Implantation of a stent-like flow diverter can offer one option for less-invasive treatment of brain aneurysms — bulges in blood vessels — but the procedure requires frequent monitoring while the vessels heal. A multi-university research team has demonstrated proof-of-concept for a highly flexible and stretchable sensor that could be integrated with a flow diverter to monitor hemodynamics in a blood vessel without costly diagnostic procedures.

Woon-Hong Yeo holds a flow sensor on a stent backbone. (Credit: John Toon, Georgia Tech)

The sensor, which uses capacitance changes to measure blood flow, could reduce the need for testing to monitor the flow through the diverter. Researchers have shown that the sensor accurately measures fluid flow in animal blood vessels in vitro and are working on the next challenge: wireless operation that could allow in vivo testing.

The sensor uses a micro-membrane made of two metal layers surrounding a dielectric material and wraps around the flow diverter.
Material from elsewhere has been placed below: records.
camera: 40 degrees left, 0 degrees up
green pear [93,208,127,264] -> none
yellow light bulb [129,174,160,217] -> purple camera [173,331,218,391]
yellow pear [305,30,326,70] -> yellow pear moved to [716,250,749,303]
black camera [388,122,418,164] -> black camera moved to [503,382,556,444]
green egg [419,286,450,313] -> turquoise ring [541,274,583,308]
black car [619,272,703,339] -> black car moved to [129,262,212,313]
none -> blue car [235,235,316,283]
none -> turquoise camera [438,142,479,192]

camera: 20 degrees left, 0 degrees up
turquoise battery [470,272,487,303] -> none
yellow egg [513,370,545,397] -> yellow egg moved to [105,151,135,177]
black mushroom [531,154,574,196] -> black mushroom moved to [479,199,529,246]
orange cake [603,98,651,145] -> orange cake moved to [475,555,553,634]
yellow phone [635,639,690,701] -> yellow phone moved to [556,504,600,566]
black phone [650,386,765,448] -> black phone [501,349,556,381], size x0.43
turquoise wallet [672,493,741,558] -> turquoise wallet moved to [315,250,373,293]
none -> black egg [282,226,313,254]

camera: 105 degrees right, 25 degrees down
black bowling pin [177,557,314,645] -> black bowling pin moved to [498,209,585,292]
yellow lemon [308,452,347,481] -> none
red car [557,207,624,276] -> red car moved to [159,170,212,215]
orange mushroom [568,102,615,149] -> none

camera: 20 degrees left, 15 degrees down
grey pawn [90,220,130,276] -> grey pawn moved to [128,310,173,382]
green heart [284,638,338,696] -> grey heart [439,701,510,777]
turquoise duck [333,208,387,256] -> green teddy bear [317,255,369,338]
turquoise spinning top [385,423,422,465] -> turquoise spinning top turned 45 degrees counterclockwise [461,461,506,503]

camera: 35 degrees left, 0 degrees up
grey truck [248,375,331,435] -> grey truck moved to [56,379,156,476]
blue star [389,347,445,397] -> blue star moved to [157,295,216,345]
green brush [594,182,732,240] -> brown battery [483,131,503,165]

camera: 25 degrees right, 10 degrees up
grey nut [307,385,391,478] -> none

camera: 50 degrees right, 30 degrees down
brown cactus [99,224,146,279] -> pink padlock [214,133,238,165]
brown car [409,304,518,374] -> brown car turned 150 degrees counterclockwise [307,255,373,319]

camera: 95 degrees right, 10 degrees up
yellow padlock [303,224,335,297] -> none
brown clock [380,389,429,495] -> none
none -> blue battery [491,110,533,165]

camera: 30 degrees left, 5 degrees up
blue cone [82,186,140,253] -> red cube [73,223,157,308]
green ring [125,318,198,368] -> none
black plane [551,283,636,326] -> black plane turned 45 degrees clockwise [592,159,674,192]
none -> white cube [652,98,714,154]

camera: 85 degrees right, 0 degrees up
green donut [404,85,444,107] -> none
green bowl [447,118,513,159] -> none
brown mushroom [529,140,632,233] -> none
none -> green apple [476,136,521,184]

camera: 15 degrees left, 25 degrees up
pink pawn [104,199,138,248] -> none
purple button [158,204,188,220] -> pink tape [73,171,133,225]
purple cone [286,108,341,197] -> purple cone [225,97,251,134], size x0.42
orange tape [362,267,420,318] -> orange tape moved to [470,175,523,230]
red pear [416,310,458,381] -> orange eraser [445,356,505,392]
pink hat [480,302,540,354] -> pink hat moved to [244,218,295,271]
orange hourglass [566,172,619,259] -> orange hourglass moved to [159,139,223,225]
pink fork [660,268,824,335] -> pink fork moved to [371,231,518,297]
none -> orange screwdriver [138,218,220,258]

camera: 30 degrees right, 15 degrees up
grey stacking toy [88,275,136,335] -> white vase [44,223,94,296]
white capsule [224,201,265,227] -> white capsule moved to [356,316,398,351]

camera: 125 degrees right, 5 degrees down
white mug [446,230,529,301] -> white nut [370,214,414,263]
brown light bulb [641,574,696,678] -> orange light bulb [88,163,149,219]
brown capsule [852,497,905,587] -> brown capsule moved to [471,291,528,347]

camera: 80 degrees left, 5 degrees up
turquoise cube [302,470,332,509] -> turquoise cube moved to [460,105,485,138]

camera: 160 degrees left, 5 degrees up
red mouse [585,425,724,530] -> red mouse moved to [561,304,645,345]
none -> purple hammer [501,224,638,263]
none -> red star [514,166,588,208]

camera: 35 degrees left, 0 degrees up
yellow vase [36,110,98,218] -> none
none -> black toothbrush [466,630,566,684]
The device is just a few hundred nanometers thick and is produced using nanofabrication and material transfer printing techniques, encapsulated in a soft elastomeric material. The researchers tested three materials for their sensors: gold, magnesium, and the nickel-titanium alloy known as nitinol. All can be safely used in the body, but magnesium offers the potential to be dissolved into the bloodstream after it is no longer needed.